Argos: Speak Up For Innovation

Argos has long defined its retail brand through the innovation and technology that it deploys in the shopping experience. Through its strategic use of technology, the retailer offers its customers a range of convenient ways to buy products. That’s important for Argos since many of the general merchandise product it sells are not exclusive to the retailer. Since last autumn, its customers have been able to browse and order from its range via a new and potentially convenient channel – voice.

Shoppers can speak their searches via Google Assistant, choosing from a range of more than 20,000 toys, home essentials and technology products. Once they’ve identified the items they want to buy, they can reserve them for collection from more than 850 branches of Argos.
At the time the service was launched, John Rogers, Argos chief executive, emphasised how the new service fits in with the Argos brand.

“Argos is a digitally led business at the forefront of technology, and it’s really exciting that we are harnessing the simplicity of voice ordering with the convenience and popularity of click and collect to make our customers’ lives easier,” he said. “We predict that the Voice Shop service will be a big hit and we will develop and refine the offer further as we get feedback from our customers.”

Today, voice is one of a range of channels that Argos customers can use to engage with the retailer. They can follow Argos at YouTube, Facebook and Twitter, and order via channels including its website and its mobile app, as well as in-store.

Features on the retailer’s YouTube channels include a range of unboxing videos, and a playlist of videos from Argos testers – one video featuring a My Little Pony unboxing had 99,000 views at the time of writing.
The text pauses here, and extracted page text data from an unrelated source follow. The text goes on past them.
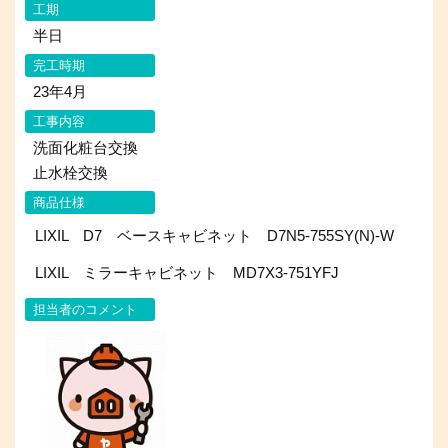
工期
半日
完工時期
23年4月
工事内容
洗面化粧台交換
止水栓交換
商品仕様
LIXIL D7 ベースキャビネット D7N5-755SY(N)-W
LIXIL ミラーキャビネット MD7X3-751YFJ
担当者のコメント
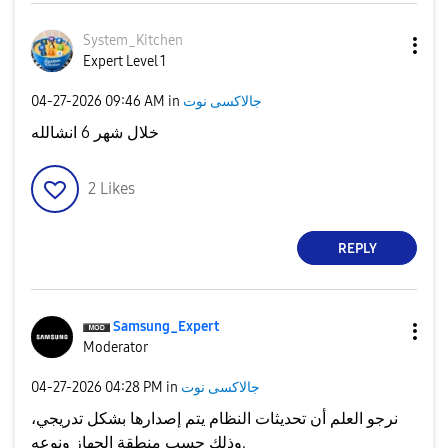
System_Kitchen
Expert Level 1
‎04-27-2026
09:46 AM
in
جالاكسى نوت
خلال شهر 6 انشالله
2
Likes
REPLY
Samsung_Expert
Moderator
‎04-27-2026
04:28 PM
in
جالاكسى نوت
نرجو العلم أن تحديثات النظام يتم إصدارها بشكل تدريجي،
نوعه
و
منطقة الجهاز
وذلك حسب
.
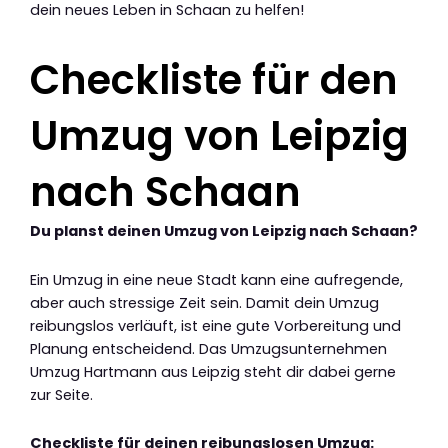
dein neues Leben in Schaan zu helfen!
Checkliste für den
Umzug von Leipzig
nach Schaan
Du planst deinen Umzug von Leipzig nach Schaan?
Ein Umzug in eine neue Stadt kann eine aufregende,
aber auch stressige Zeit sein. Damit dein Umzug
reibungslos verläuft, ist eine gute Vorbereitung und
Planung entscheidend. Das Umzugsunternehmen
Umzug Hartmann aus Leipzig steht dir dabei gerne
zur Seite.
Checkliste für deinen reibungslosen Umzug:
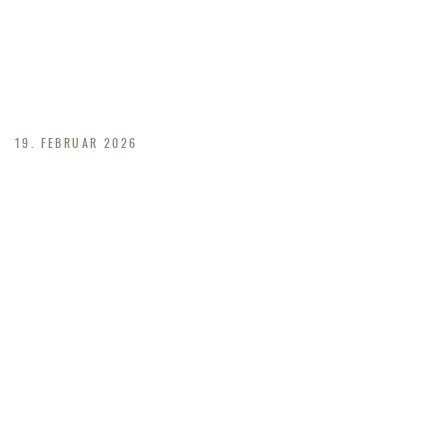
SIG
19. FEBRUAR 2026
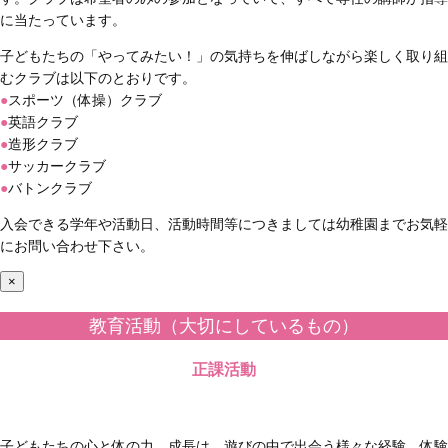
に当たっています。
子どもたちの「やってみたい！」の気持ちを伸ばしながら楽しく取り組
むクラブは以下のとおりです。
●
スポーツ（体操）クラブ
●
英語クラブ
●
造形クラブ
●
サッカークラブ
●
バトンクラブ
入会できる学年や活動日、活動時間等につきましては幼稚園までお気軽
にお問い合わせ下さい。
×
教育活動（大切にしているもの）
正課活動
子どもたちの心と体の力、成長は、遊びの中で出会う様々な経験、体験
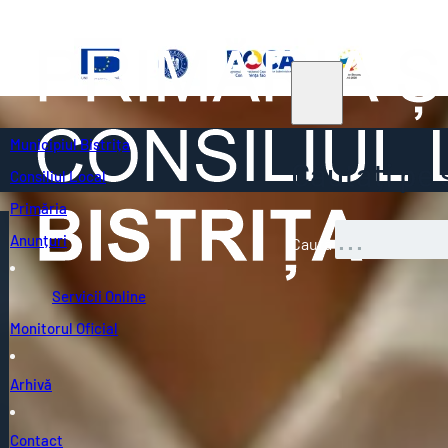
Municipiul Bistrița
Căutați pe s
Consiliul Local
Primăria
Anunțuri
Caută
Servicii Online
Monitorul Oficial
Arhivă
Contact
Argos also features its videos, such as a ‘holiday heroes’ series of ads, across its social media channels, and runs a wide range of competitions on its Twitter and Facebook channels – where Argos’ fast-track delivery and collection services also get high levels of response from predominantly happy shoppers.

Argos stands out in IRUK Top500 research for its use of personalisation, and for services that it offers that are less commonly found among the Top500 – its use of product reviews and ratings and of live chat on its mobile app.

Argos was bought by Sainsbury’s in 2016. As we explore in the Sainsbury’s case study (opposite page), the supermarket has used Argos to deliver on its own brand message of shopper convenience, enabling its shoppers to order and pick up the wide range of non-grocery goods that Argos sells from within its own supermarkets.